Police say no referral yet relating to OAG audit report on misuse of covid-19 funds


Police say despite the Auditor General having released its report showing millions of covid-19 funds misused, there has been no case opened.

Police Commissioner Mostyn Mangau confirmed this yesterday at the police weekly conference.

Last month, the Auditor General released its audit report of three government ministries which found widespread non-compliance from April-December, 2020 in their spending of public funds allocated for covid-19 preparedness and response.

Responding to questions raised Commissioner Mangau said referrals for investigation will be forwarded to his office and they will look into the file for investigation.

He said there has been no referral since the report was released.

Last month it was published in the media that Office of the Auditor General investigated how three ministries procured goods and services using covid-19 funds from April to December, 2020.

They are the Ministry of Health and Medical Services (MHMS), The Ministry of Infrastructure Development (MID) and National Disaster Management Office (NDMO) under the ministry of environment, climate change, disaster management & meteorology (MECDM).

The OAG report published last month and called on the national government to strengthen its procurement processes.

$90 million was spent by MHMS, NDMO and MID in 2020. They used the disaster relief fund to spend on goods, services and works to support the response to the pandemic.

MHMS spent $26 million, MID – $14.9 million and NDMO – $49.5 million.

However, the report found that most of these spendings were made though “truncated procurement process”.

When the state of public emergency was declared on March 25, 2020, government’s normal procurement procedure was replaced by the use of Bid Waiver system – an alternative procurement system which was used in exceptional circumstances in which ‘observing the normal requirements would result in detriment to the people or assets of the Solomon Islands’.

The bill waiver system was abused. For example, some works were completed and paid for before the bill waiver was approved and contracts signed in ‘cart-before-horse’ style.

Since the tender process was absent, conflicts of interest were not declared. There was high risk of nepotism, wantok business and offering contracts to family members, relatives, friends or associates.

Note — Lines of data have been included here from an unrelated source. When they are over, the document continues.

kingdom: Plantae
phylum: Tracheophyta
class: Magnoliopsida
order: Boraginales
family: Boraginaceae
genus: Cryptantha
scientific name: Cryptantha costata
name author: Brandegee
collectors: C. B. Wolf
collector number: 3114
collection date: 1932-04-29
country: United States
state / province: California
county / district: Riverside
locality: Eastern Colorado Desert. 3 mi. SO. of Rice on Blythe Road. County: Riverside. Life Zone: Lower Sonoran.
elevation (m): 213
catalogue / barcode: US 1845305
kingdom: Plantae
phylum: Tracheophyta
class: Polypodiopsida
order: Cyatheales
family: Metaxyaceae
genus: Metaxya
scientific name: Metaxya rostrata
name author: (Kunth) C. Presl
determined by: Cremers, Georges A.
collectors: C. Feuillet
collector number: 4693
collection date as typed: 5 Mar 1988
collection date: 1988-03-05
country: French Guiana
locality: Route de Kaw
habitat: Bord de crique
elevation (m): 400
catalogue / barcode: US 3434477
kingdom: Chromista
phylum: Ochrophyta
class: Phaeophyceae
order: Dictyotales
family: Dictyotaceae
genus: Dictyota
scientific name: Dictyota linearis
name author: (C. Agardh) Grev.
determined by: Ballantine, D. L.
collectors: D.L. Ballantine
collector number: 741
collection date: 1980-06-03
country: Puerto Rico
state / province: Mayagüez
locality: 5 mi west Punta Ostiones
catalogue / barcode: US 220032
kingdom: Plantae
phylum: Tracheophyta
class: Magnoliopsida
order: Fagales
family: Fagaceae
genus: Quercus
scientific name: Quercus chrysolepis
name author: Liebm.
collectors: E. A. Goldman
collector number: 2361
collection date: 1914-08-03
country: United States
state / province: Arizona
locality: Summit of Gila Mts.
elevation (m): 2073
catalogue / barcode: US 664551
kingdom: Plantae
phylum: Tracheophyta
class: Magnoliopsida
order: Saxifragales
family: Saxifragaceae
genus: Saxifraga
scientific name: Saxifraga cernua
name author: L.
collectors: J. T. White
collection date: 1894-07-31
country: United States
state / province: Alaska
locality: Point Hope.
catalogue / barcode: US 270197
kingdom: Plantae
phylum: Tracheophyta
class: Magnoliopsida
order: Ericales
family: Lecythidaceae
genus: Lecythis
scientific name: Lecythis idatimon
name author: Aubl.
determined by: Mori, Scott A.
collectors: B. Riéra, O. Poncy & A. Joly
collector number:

Bloated prices of goods and services popped up which ate away the covid-19 funds.

For example, $400 for one pillow and $130 for one blanket, provided to the national referral hospital (NRH), seen in an invoice of $99,500 dated May 25, 2020.

Documents were missing, which would have provided information to prove that public funds were well spent.

In many cases, documents show that amounts have been manipulated by hand. For example, a payment voucher made out for a $11,089 payment was manually changed to $110,089.

Some businesses which were not registered under the Company Haus were awarded contracts.